— The task —
Below are entries; print them exactly from the first line through the one containing "This is a pdf report that gives you".

— Records for processing —
==================================================

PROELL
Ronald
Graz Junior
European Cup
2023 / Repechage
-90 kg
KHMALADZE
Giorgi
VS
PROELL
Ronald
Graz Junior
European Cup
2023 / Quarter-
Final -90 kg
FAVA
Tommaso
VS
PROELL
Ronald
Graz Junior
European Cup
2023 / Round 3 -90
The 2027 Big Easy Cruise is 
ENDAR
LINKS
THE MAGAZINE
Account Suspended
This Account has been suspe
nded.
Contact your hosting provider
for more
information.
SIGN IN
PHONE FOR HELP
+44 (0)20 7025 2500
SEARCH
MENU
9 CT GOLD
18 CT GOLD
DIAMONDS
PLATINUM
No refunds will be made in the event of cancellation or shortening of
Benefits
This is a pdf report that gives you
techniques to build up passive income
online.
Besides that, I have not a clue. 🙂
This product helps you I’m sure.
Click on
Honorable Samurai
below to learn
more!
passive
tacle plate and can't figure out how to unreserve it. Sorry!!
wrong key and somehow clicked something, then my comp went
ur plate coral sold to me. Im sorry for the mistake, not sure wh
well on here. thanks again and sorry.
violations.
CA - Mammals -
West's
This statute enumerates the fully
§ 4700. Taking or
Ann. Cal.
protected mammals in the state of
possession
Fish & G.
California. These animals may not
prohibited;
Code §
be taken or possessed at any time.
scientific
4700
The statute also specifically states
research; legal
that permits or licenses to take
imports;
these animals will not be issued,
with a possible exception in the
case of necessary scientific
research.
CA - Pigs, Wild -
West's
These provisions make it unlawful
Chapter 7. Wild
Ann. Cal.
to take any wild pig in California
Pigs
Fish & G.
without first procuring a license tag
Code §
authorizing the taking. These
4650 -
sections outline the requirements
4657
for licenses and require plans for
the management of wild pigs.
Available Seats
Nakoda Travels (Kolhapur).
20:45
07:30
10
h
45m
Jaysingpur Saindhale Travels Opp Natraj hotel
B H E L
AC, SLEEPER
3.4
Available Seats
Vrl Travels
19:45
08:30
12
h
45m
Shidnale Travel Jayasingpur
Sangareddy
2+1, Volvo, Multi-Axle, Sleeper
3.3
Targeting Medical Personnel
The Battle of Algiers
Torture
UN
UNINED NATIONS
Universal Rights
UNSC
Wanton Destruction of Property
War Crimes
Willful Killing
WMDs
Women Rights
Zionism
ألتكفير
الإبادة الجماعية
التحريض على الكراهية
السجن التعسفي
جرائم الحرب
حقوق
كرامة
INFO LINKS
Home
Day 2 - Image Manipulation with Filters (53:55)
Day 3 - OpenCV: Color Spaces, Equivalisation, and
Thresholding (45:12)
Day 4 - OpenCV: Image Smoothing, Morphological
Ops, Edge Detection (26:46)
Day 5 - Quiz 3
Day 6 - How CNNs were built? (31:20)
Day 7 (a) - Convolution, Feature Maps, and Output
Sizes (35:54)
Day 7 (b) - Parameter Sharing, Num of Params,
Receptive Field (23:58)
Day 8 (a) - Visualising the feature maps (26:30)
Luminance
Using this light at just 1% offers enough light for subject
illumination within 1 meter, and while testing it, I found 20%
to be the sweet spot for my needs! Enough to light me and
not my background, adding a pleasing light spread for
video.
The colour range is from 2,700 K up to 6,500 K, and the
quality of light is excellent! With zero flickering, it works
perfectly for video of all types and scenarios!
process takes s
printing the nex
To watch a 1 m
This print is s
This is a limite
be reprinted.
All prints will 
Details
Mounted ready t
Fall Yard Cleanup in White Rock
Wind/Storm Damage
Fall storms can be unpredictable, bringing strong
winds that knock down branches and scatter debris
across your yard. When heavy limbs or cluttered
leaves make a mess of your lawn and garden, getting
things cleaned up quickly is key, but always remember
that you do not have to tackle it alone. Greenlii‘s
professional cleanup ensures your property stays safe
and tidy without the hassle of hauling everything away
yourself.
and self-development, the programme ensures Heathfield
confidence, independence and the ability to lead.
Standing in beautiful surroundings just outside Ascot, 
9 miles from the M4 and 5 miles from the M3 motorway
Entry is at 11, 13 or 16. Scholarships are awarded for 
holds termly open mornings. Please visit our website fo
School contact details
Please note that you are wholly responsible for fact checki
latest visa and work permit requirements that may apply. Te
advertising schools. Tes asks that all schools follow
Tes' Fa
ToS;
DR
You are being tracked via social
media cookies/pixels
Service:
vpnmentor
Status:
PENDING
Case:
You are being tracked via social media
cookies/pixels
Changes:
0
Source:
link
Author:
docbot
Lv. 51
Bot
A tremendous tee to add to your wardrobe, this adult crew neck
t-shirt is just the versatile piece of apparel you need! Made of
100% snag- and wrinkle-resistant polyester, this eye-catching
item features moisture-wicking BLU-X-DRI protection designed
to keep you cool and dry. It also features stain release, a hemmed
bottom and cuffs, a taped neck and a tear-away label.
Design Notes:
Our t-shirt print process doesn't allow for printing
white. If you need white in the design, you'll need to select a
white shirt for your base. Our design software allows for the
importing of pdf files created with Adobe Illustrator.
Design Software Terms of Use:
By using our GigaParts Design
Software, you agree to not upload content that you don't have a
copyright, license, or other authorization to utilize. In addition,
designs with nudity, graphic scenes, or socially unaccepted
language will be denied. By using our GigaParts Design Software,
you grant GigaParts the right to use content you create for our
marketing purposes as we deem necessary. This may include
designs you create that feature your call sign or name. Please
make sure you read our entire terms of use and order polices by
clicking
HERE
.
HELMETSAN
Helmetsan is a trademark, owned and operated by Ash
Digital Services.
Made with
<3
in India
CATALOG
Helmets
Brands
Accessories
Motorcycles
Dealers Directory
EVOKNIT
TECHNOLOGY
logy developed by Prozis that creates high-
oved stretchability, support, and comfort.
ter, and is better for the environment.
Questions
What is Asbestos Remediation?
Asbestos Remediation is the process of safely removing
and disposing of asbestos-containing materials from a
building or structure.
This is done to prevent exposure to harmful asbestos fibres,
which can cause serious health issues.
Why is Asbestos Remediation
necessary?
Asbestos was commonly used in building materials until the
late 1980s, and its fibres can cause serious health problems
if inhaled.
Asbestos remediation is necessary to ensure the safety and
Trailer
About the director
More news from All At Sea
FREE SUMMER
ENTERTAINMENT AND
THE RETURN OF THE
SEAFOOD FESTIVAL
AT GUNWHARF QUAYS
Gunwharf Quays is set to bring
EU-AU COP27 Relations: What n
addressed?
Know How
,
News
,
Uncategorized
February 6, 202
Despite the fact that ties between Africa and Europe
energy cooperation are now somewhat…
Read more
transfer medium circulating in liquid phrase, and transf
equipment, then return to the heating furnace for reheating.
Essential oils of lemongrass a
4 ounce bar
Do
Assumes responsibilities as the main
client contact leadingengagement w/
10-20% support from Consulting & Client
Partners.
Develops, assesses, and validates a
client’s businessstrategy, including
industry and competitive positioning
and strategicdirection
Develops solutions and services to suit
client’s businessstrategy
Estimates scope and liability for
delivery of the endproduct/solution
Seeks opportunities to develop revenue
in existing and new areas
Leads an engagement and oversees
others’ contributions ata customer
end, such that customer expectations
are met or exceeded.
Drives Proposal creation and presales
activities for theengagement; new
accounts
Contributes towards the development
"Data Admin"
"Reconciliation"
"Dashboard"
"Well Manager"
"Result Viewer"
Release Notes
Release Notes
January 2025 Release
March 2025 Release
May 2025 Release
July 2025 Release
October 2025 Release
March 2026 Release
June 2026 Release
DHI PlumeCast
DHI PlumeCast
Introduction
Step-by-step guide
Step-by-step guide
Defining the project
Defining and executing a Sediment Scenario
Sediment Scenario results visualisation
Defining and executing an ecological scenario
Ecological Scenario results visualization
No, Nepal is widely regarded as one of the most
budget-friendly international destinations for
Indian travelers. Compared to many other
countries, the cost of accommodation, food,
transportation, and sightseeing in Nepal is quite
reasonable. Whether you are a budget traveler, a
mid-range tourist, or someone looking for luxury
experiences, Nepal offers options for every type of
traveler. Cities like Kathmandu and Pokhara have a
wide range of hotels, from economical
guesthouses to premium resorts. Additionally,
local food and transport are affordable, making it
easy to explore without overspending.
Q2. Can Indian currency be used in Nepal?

==================================================

— Response —
PROELL
Ronald
Graz Junior
European Cup
2023 / Repechage
-90 kg
KHMALADZE
Giorgi
VS
PROELL
Ronald
Graz Junior
European Cup
2023 / Quarter-
Final -90 kg
FAVA
Tommaso
VS
PROELL
Ronald
Graz Junior
European Cup
2023 / Round 3 -90
The 2027 Big Easy Cruise is 
ENDAR
LINKS
THE MAGAZINE
Account Suspended
This Account has been suspe
nded.
Contact your hosting provider
for more
information.
SIGN IN
PHONE FOR HELP
+44 (0)20 7025 2500
SEARCH
MENU
9 CT GOLD
18 CT GOLD
DIAMONDS
PLATINUM
No refunds will be made in the event of cancellation or shortening of
Benefits
This is a pdf report that gives you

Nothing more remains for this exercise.